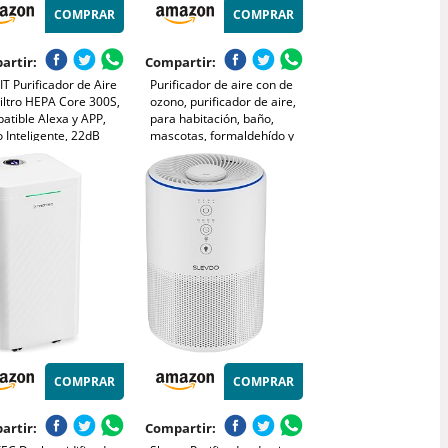
COMPRAR
COMPRAR
artir:
Compartir:
T Purificador de Aire
Purificador de aire con de
iltro HEPA Core 300S,
ozono, purificador de aire,
atible Alexa y APP,
para habitación, baño,
 Inteligente, 22dB
mascotas, formaldehído y
 de Sueño Silencioso,
olores, alta eficiencia -
na 99.97% de Alergia
Blanco
n Ácaros Humo Pelo de
ota, Bajo Consumo
COMPRAR
COMPRAR
artir:
Compartir:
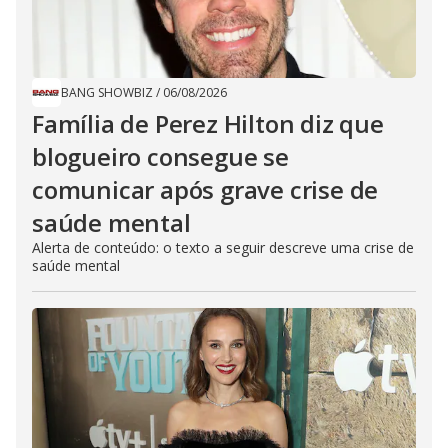
BANG SHOWBIZ
/
06/08/2026
Família de Perez Hilton diz que
blogueiro consegue se
comunicar após grave crise de
saúde mental
Alerta de conteúdo: o texto a seguir descreve uma crise de
saúde mental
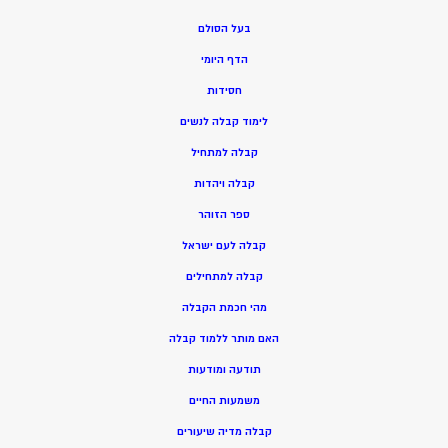
בעל הסולם
הדף היומי
חסידות
ל
ימוד קבלה לנשים
ק
בלה למתחיל
ק
בלה ויהדות
ספר הזוהר
קבלה לעם ישראל
קבלה למתחילים
מהי חכמת הקבלה
האם מותר ללמוד קבלה
תודעה ומודעות
משמעות החיים
קבלה מדיה שיעורים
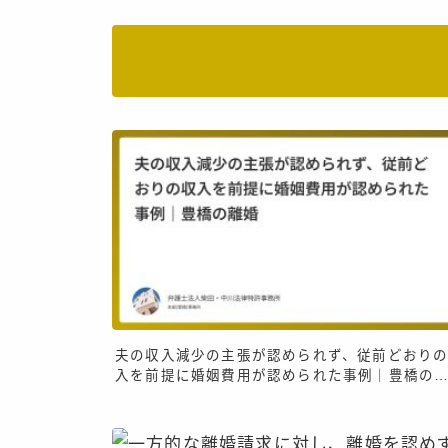
夫の収入減少の主張が認められず、従前どおり
入を前提に婚姻費用が認められた事例｜豊橋の
婚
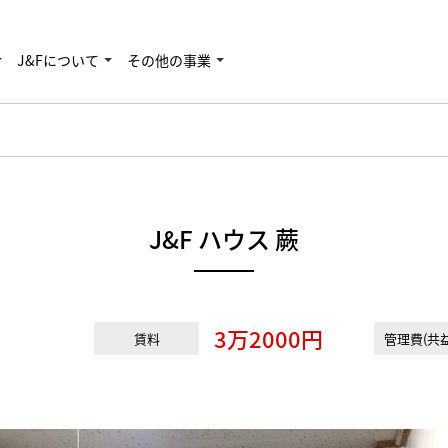
J&Fについて
その他の事業
J&F ハウス 蕨
3万2000円
賃料
管理費(共益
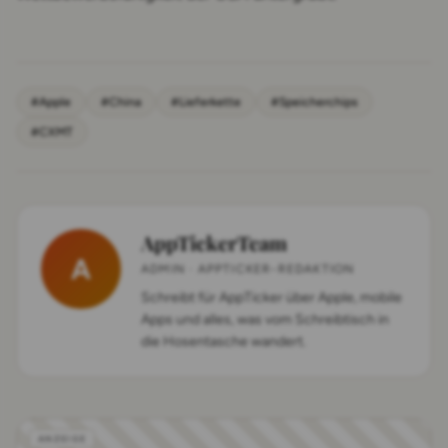
#Apple
#China
#Lieferkette
#Speicherchips
#CXMT
AppTickerTeam
A
ADMIN · APPTICKER-REDAKTION
Schreibt für AppTicker über Apple, mobile
Apps und alles, was vom Schreibtisch in
die Hosentasche wandert.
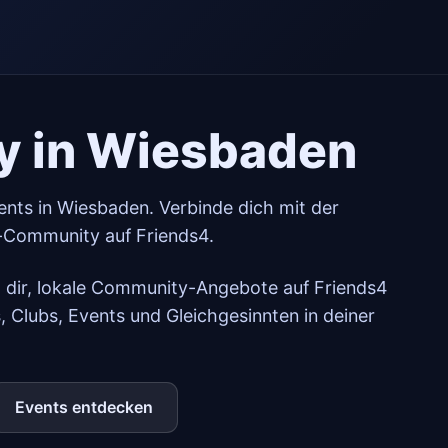
 in Wiesbaden
nts in Wiesbaden. Verbinde dich mit der
-Community auf Friends4.
ft dir, lokale Community-Angebote auf Friends4
s, Clubs, Events und Gleichgesinnten in deiner
Events entdecken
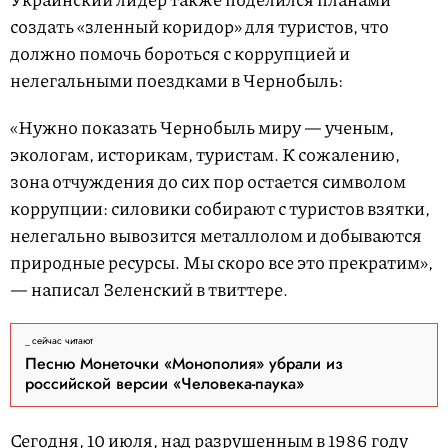
создать «зленный коридор» для туристов, что
должно помочь бороться с коррупцией и
нелегальными поездками в Чернобыль:
«Нужно показать Чернобыль миру — ученым,
экологам, историкам, туристам. К сожалению,
зона отчуждения до сих пор остается символом
коррупции: силовики собирают с туристов взятки,
нелегально вывозится металлолом и добываются
природные ресурсы. Мы скоро все это прекратим»,
— написал Зеленский в твиттере.
сейчас читают
Песню Монеточки «Монополия» убрали из
российской версии «Человека-паука»
Сегодня, 10 июля, над разрушенным в 1986 году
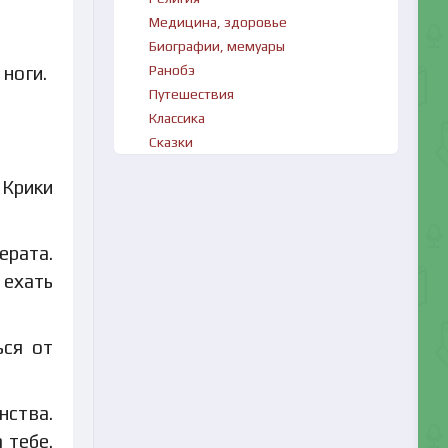
Медицина, здоровье
Биографии, мемуары
 ноги.
Ранобэ
Путешествия
Классика
Сказки
 Крики
ерата.
 ехать
ься от
нства.
 тебе.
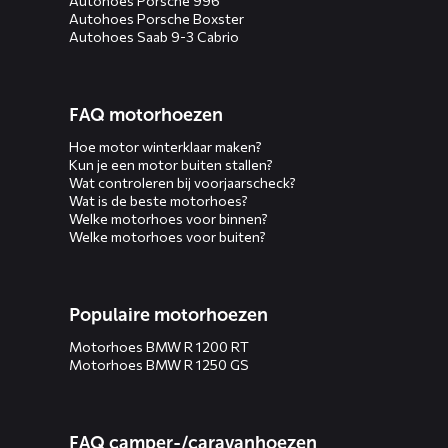
Autohoes Porsche 996
Autohoes Porsche Boxster
Autohoes Saab 9-3 Cabrio
FAQ motorhoezen
Hoe motor winterklaar maken?
Kun je een motor buiten stallen?
Wat controleren bij voorjaarscheck?
Wat is de beste motorhoes?
Welke motorhoes voor binnen?
Welke motorhoes voor buiten?
Populaire motorhoezen
Motorhoes BMW R 1200 RT
Motorhoes BMW R 1250 GS
FAQ camper-/caravanhoezen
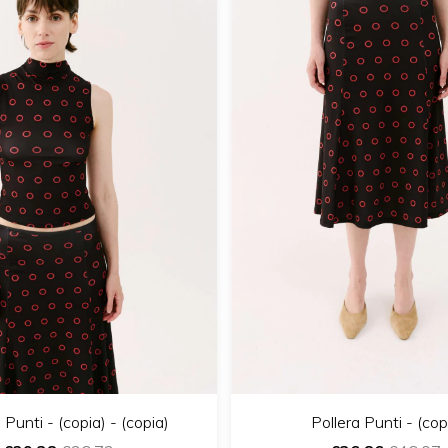
 Punti - (copia) - (copia)
Pollera Punti - (cop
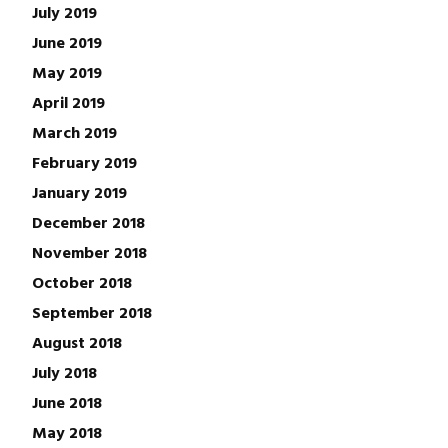
July 2019
June 2019
May 2019
April 2019
March 2019
February 2019
January 2019
December 2018
November 2018
October 2018
September 2018
August 2018
July 2018
June 2018
May 2018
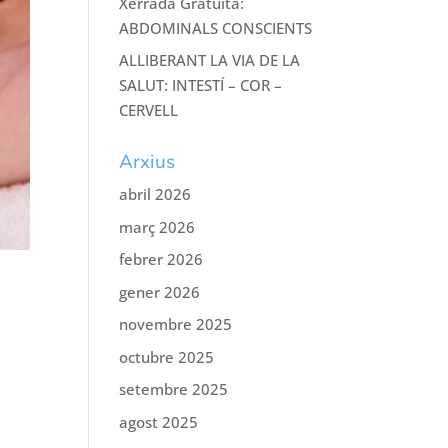
Xerrada Gratuïta:
ABDOMINALS CONSCIENTS
ALLIBERANT LA VIA DE LA
SALUT: INTESTÍ – COR –
CERVELL
Arxius
abril 2026
març 2026
febrer 2026
gener 2026
novembre 2025
octubre 2025
t
setembre 2025
agost 2025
= = = =
◆ **What the exercise asks**
Reproduce every line of text in the data above exactly, leaving the pictures out of your answer.

◆ **Answer box**
COMPRAR
COMPRAR
artir:
Compartir:
T Purificador de Aire
Purificador de aire con de
iltro HEPA Core 300S,
ozono, purificador de aire,
atible Alexa y APP,
para habitación, baño,
 Inteligente, 22dB
mascotas, formaldehído y
 de Sueño Silencioso,
olores, alta eficiencia -
na 99.97% de Alergia
Blanco
n Ácaros Humo Pelo de
ota, Bajo Consumo
COMPRAR
COMPRAR
artir:
Compartir:
BANG SHOWBIZ
/
06/08/2026
Família de Perez Hilton diz que
blogueiro consegue se
comunicar após grave crise de
saúde mental
Alerta de conteúdo: o texto a seguir descreve uma crise de
saúde mental
בעל הסולם
הדף היומי
חסידות
ל
ימוד קבלה לנשים
ק
בלה למתחיל
ק
בלה ויהדות
ספר הזוהר
קבלה לעם ישראל
קבלה למתחילים
מהי חכמת הקבלה
האם מותר ללמוד קבלה
תודעה ומודעות
משמעות החיים
קבלה מדיה שיעורים
夫の収入減少の主張が認められず、従前どおり
入を前提に婚姻費用が認められた事例｜豊橋の
婚
J&Fについて
その他の事業
J&F ハウス 蕨
3万2000円
賃料
管理費(共益
#Apple
#China
#Lieferkette
#Speicherchips
#CXMT
AppTickerTeam
A
ADMIN · APPTICKER-REDAKTION
Schreibt für AppTicker über Apple, mobile
Apps und alles, was vom Schreibtisch in
die Hosentasche wandert.
 in Wiesbaden
nts in Wiesbaden. Verbinde dich mit der
-Community auf Friends4.
ft dir, lokale Community-Angebote auf Friends4
s, Clubs, Events und Gleichgesinnten in deiner
Events entdecken
создать «зленный коридор» для туристов, что
должно помочь бороться с коррупцией и
нелегальными поездками в Чернобыль:
«Нужно показать Чернобыль миру — ученым,
экологам, историкам, туристам. К сожалению,
зона отчуждения до сих пор остается символом
коррупции: силовики собирают с туристов взятки,
нелегально вывозится металлолом и добываются
природные ресурсы. Мы скоро все это прекратим»,
— написал Зеленский в твиттере.
сейчас читают
Песню Монеточки «Монополия» убрали из
российской версии «Человека-паука»
Сегодня, 10 июля, над разрушенным в 1986 году
Медицина, здоровье
Биографии, мемуары
 ноги.
Ранобэ
Путешествия
Классика
Сказки
 Крики
ерата.
 ехать
ься от
нства.
 тебе.
Autohoes Porsche 996
Autohoes Porsche Boxster
Autohoes Saab 9-3 Cabrio
FAQ motorhoezen
Hoe motor winterklaar maken?
Kun je een motor buiten stallen?
Wat controleren bij voorjaarscheck?
Wat is de beste motorhoes?
Welke motorhoes voor binnen?
Welke motorhoes voor buiten?
Populaire motorhoezen
Motorhoes BMW R 1200 RT
Motorhoes BMW R 1250 GS
FAQ camper-/caravanhoezen
 Punti - (copia) - (copia)
Pollera Punti - (cop
July 2019
June 2019
May 2019
April 2019
March 2019
February 2019
January 2019
December 2018
November 2018
October 2018
September 2018
August 2018
July 2018
June 2018
May 2018
Xerrada Gratuïta:
ABDOMINALS CONSCIENTS
ALLIBERANT LA VIA DE LA
SALUT: INTESTÍ – COR –
CERVELL
Arxius
abril 2026
març 2026
febrer 2026
gener 2026
novembre 2025
octubre 2025
t
setembre 2025
agost 2025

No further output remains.